Certain recipes are worth perfecting. We think these five pasta sauces are at the top of the list.

If you’re looking for delicious Italian fare, you can’t beat the simple pleasure of a well-prepared traditional sauce, like the five we’re sharing. “Each features a unique flavor profile,” says Dan Kish, head chef at Panera Bread®. “If you can master these five sauces, you can build on them simply by adding a few key ingredients for variety.”

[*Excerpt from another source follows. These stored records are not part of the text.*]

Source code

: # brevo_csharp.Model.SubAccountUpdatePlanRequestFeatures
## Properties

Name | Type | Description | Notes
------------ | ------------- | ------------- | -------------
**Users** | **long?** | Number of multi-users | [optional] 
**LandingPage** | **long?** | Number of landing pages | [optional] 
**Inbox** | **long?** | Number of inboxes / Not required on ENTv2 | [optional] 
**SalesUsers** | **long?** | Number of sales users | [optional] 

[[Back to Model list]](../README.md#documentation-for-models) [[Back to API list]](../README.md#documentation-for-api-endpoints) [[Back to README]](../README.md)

Traditionally made with fresh tomatoes, olive oil, and a hint of garlic, marinara sauce depends on the flavor of good-quality seasonal tomatoes to make an impact. “This is a great sauce to make in warm-weather months,” says Dan, “because the tomatoes are the flavor star. They carry the dish.” Another reason to love marinara sauce: it cooks quickly. Just heat a couple tablespoons of olive oil and some garlic to taste in a saucepan; add fresh chopped Roma tomatoes, fresh chopped basil, and salt; simmer for about 20 minutes; and serve. “Once you get the hang of preparing a basic marinara, try adding roasted eggplant to the sauce,” suggests Dan. “It’s delicious!”

Meat Sauce

Simmered meat sauces and ragùs are heartier fare, and none is quite as flavorful as a rich Bolognese. “This sauce relies on the flavor of the meat—pork, beef, veal, or a combination—to stand out,” says Dan. “It’s quite honestly my favorite sauce.” Start by sautéing vegetables—onion, carrot, pepper, celery, in whatever combination you like—until soft. Then crumble in your meat; add crushed tomatoes or tomato paste, salt, pepper, spices like basil and chili powder, and maybe a touch of dry red wine; and simmer. Traditional Bolognese is finished with a swirl of cream (you can also use milk) and a handful of Parmesan cheese. Allow the sauce to simmer until thick and richly flavored, about 10 to 15 minutes. To experiment with flavor, try adding mushrooms or bacon.


Fresh basil, pine nuts, Parmesan cheese, garlic, and olive oil—it’s really that easy. “This is another sauce that is dependent on the freshness and seasonal availability of its ingredients,” says Dan. Pulse two handfuls of basil and 1/3 cup of pine nuts in a food processor. Add minced garlic and about ½ cup of olive oil. Blend well. Finish with ½ cup of grated Parmesan, and salt and pepper to taste.

Cream sauce

“There is a time and a place for cream,” says Dan. “Don’t skimp on the ingredients—if I’m going to make an Alfredo sauce, I don’t hold back on cream.” Traditionally made with cream, butter, and Parmesan cheese, Alfredo is often paired with fettuccini or tortellini. For variety, add steamed asparagus, peas, or broccoli to Alfredo sauce before serving.

Garlic and oil

“This simple, flavorful sauce can stand alone or easily serve as a foundation for other ingredients,” says Dan. Start with 6 minced garlic cloves sautéed in ¼ cup of extra virgin olive oil until soft. Dan often completes the ingredients with a splash of white wine and a pinch of red pepper flakes. Sautéed vegetables, Italian sausage and broccoli rabe, fresh seafood, or white beans and spinach are delicious additions.